■ EXTRAIT SOURCE ■
>>>
La simple mise entre guillemets d’expressions servies lors de ces Fêtes de la science, telles que « s’informer sur l’avancée des progrès scientifiques et mieux comprendre le monde de demain » [p. 88] nous fait apparaître à quel point ce type de formulations constitue l’éducation au non-choix qu’Alain Gras s’épuise ensuite à déconstruire dans chacun de ses ouvrages. L’un des choix techniques qui pourraient par exemple être faits est par exemple exprimé ici en toute simplicité par l’un des « derniers indiens du plateau de Saclay » [p. 90] : « Nous pourrions discuter sur la base d’un démantèlement complet de toutes les installations nucléaires françaises d’ici… vendredi ? ».

Pour le dire d’une façon froidement bourdieusienne : si d’une dénonciation du scientisme toujours sous-tendue par l’idée d’un temps bonifiant et fléché, et financée par l’État, il peut résulter un discours du type « Sauvons la recherche » – le discours ici porté est le produit d’une réflexion à la fois critique vis-à-vis de cette histoire-progrès et affranchie de ces financements (ou du moins, prenant pleinement le risque de cet affranchissement). Lorsqu’on apprend que c’est « au moment où les pouvoirs économiques – financiers, industriels – et politiques – grands corps de l’appareil d’État en plein essor – ont le plus besoin des savoirs scientifiques que l’idée de science, singulière, pure et désintéressée, émerge dans la conscience collective » [p. 32], qu’on note le paradoxe des deux lieux communs suivants : « la science n’est pas responsable du mauvais usage que les hommes en font »/ « c’est à la science moderne que nous devons les bienfaits du monde moderne » [p. 25], il y a déjà de quoi réfléchir. Mais lorsqu’on comprend que le système de la recherche est tout entier tourné vers l’innovation (à visée technologique, bien sûr), on comprend en même temps que s’intéresser à ses fondements n’est pas réservé à ceux qui « en vivent ». Autrement dit : même si tu ne t’occupes pas de la recherche, la recherche, elle, s’occupe activement de toi.

Elle nous condamne au luddisme – cette attitude amoureuse des techniques maîtrisable par tout un chacun et donc hostile à la technologie – dont Kirkpatrick Sale ou, plus récemment, François Jarrige nous ont fourni une histoire. Hier, un non-débat sur les OGM ; aujourd’hui, un novlanguément intitulé « débat public » sur les nanotechnologies qui n’est rien d’autre qu’une opération visant à légitimer « démocratiquement » les décisions déjà prises, et les investissements colossaux qui s’y rapportent ; quant à la nouveauté qui va « bientôt sortir » : Hypervisor, méta-système de gestion des outils de vidéosurveillance et de géolocalisation à l’usage des plus offrants. On trouvera par ailleurs de nombreuses informations sur le site www.piecesetmaindoeuvre.com au sujet de ces applications logiques de la recherche actuelle, ainsi que des textes de ses démissionnaires (notamment Pourquoi j’ai quitté le CEA, qui ne nécessite même pas de « sav[oir] encore que le monde n’est pas une machine » [p. 43] pour y être sensible…).
<<<
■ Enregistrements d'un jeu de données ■
>>>
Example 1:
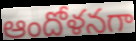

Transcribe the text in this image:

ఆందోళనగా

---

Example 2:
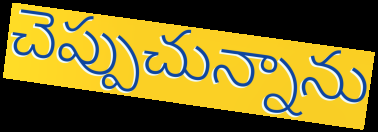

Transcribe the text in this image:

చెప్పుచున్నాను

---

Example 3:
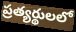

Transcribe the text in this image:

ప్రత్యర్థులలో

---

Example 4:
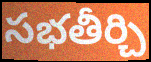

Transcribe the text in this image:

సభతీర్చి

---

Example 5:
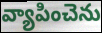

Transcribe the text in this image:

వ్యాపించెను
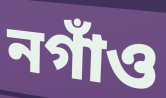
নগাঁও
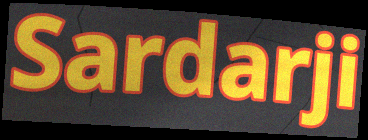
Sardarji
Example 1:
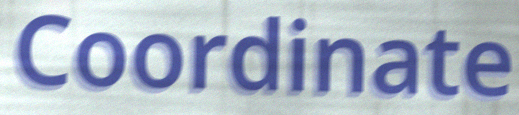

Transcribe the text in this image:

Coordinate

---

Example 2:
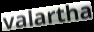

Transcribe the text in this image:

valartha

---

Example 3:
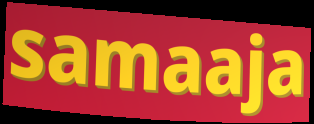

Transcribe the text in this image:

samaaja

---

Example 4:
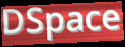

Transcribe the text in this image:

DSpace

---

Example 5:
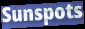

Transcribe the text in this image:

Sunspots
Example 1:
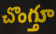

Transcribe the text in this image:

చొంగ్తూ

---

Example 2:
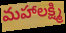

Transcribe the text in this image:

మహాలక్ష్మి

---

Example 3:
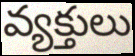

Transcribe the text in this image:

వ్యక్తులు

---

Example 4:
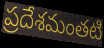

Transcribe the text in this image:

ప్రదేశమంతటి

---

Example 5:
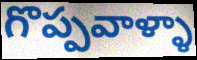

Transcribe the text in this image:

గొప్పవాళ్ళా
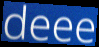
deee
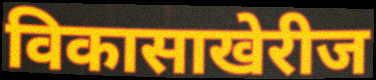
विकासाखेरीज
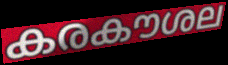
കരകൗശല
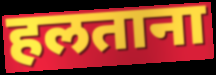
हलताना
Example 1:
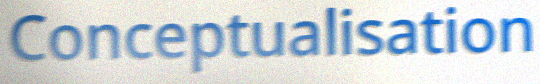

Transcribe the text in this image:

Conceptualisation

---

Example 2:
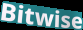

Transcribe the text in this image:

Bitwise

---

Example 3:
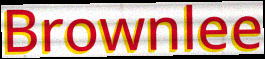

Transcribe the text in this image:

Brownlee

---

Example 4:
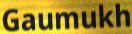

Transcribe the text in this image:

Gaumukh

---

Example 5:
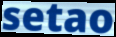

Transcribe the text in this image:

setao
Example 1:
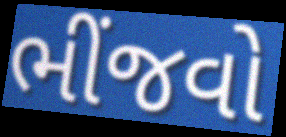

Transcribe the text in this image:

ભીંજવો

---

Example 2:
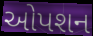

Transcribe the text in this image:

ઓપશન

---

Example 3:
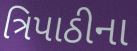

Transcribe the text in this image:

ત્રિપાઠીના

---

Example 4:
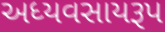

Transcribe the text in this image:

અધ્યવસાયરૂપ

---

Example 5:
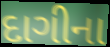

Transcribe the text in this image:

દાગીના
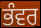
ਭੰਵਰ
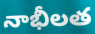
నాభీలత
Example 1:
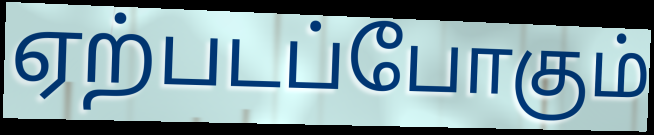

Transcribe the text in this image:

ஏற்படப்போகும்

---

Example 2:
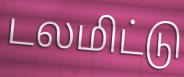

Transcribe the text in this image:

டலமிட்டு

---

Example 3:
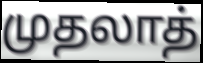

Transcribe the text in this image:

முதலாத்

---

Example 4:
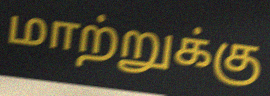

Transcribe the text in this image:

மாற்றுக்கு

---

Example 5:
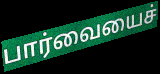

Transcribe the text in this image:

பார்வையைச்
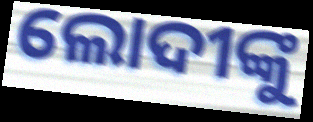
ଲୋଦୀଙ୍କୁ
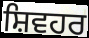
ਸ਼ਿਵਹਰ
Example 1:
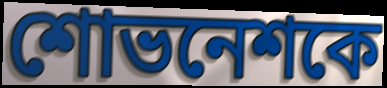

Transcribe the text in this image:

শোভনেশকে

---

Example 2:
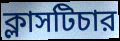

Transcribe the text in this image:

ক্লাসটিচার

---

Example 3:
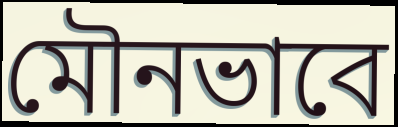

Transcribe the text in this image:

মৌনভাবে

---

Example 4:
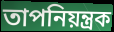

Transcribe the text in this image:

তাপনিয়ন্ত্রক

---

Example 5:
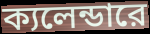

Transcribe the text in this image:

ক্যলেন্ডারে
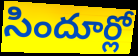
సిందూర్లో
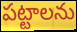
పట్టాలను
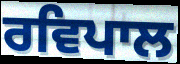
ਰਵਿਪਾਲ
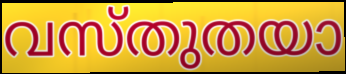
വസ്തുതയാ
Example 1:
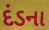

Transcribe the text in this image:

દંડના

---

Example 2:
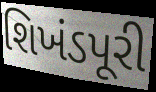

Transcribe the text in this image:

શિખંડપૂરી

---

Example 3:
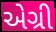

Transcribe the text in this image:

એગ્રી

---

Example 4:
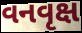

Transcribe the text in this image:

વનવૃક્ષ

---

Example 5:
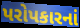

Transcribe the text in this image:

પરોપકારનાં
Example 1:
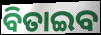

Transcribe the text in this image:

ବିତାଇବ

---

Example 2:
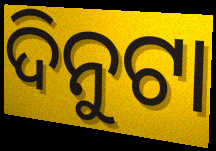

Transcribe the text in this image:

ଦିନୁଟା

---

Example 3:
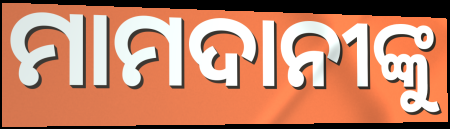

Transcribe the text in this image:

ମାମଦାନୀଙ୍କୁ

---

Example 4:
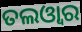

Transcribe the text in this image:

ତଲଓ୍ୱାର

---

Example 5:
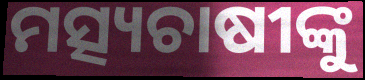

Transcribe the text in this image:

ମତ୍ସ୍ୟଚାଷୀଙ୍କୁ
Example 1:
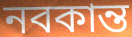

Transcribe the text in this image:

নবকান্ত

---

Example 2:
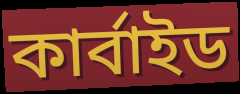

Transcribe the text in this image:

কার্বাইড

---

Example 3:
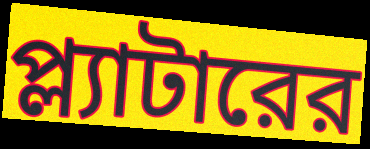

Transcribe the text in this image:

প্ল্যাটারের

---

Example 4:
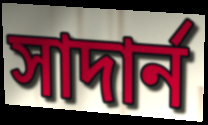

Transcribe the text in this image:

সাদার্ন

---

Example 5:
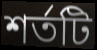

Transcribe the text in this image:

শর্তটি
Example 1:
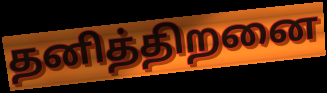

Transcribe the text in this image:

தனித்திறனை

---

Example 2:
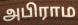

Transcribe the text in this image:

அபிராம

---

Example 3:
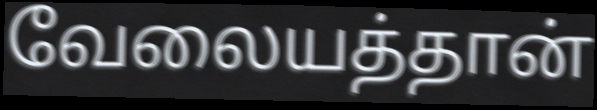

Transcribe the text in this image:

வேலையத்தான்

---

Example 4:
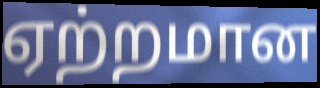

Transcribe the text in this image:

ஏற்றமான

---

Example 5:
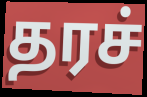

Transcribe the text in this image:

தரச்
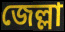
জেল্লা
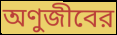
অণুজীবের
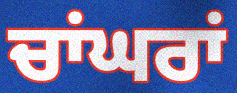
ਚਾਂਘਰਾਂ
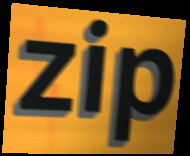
<<<
■ CONSIGNE ■
Relevez, dans leur ordre d'apparition, tous les numéros de page donnés entre crochets dans l'extrait sur la critique de la recherche scientifique.

■ RÉSULTAT ■
p. 88, p. 90, p. 32, p. 25, p. 43